*DIRECTIONS*: Every line of the records below from the line with "VII. Action Items" up to and including the line with "X. Adjournment" must be reproduced exactly, and no line outside that range.

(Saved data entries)
⟨

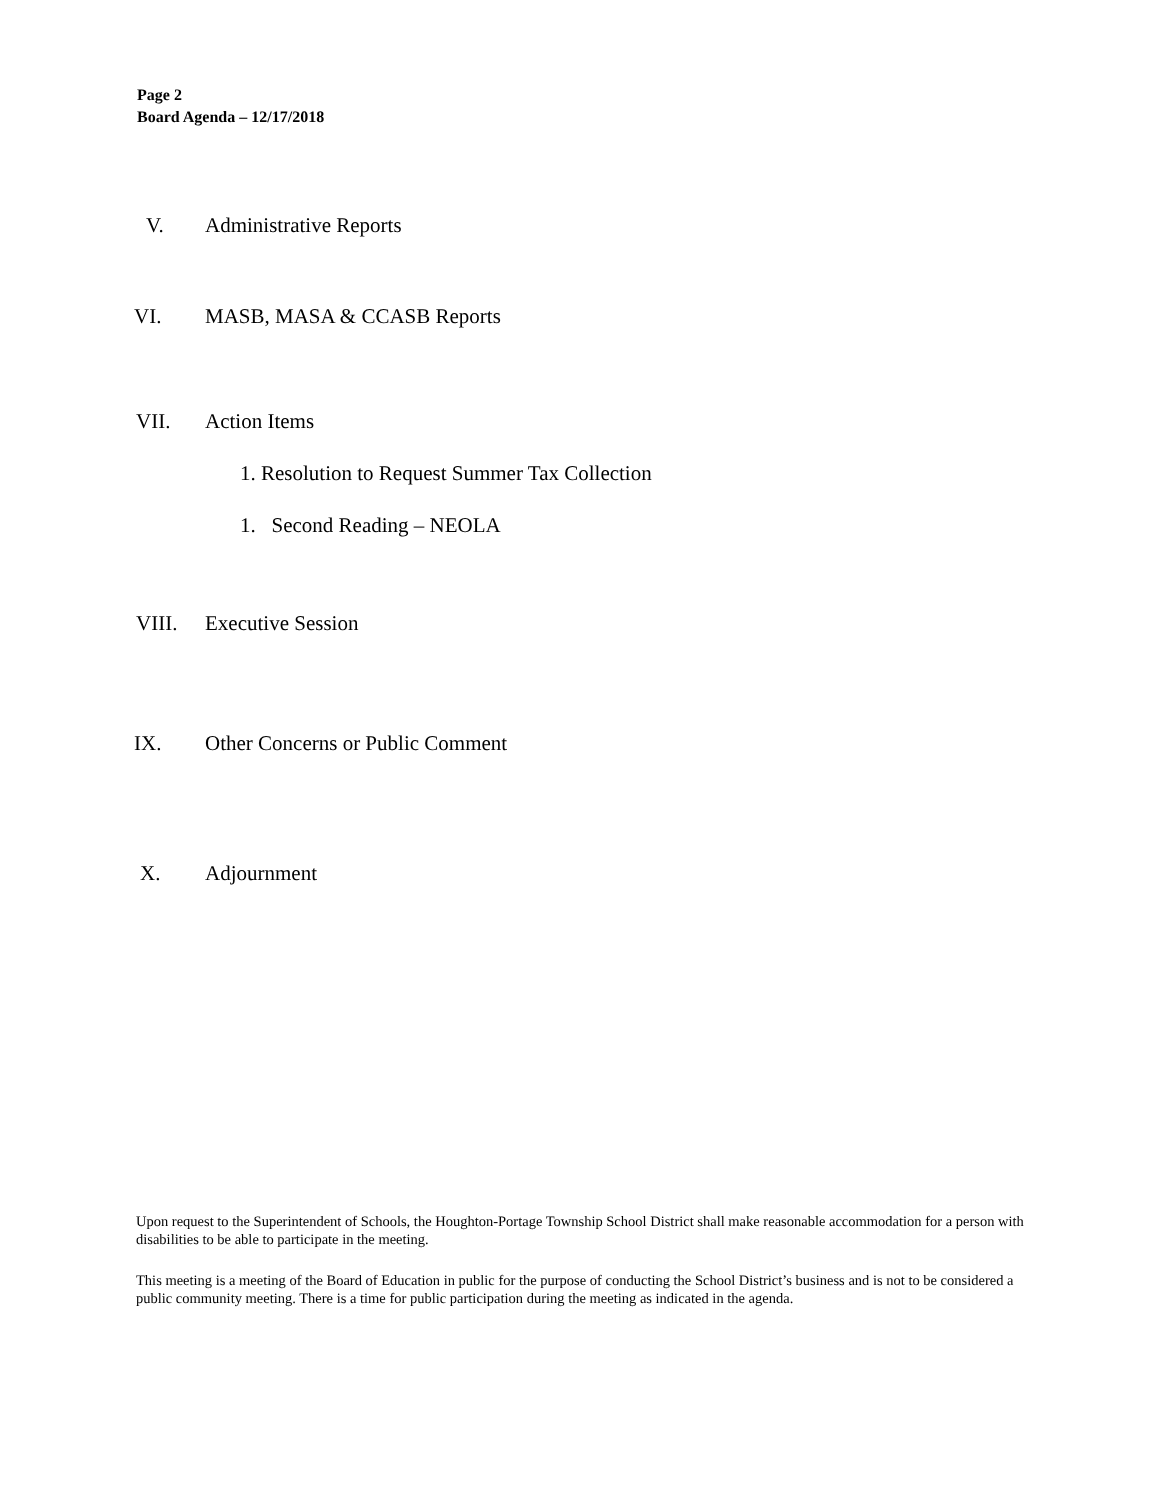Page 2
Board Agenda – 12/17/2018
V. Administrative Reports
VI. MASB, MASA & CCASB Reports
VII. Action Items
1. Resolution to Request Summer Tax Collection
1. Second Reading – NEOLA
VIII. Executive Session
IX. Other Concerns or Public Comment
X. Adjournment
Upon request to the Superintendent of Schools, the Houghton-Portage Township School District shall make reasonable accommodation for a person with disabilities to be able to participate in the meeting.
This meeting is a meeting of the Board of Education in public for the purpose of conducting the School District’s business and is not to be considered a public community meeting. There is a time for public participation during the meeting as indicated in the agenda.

⟩

*SOLUTION*:
VII. Action Items
1. Resolution to Request Summer Tax Collection
1. Second Reading – NEOLA
VIII. Executive Session
IX. Other Concerns or Public Comment
X. Adjournment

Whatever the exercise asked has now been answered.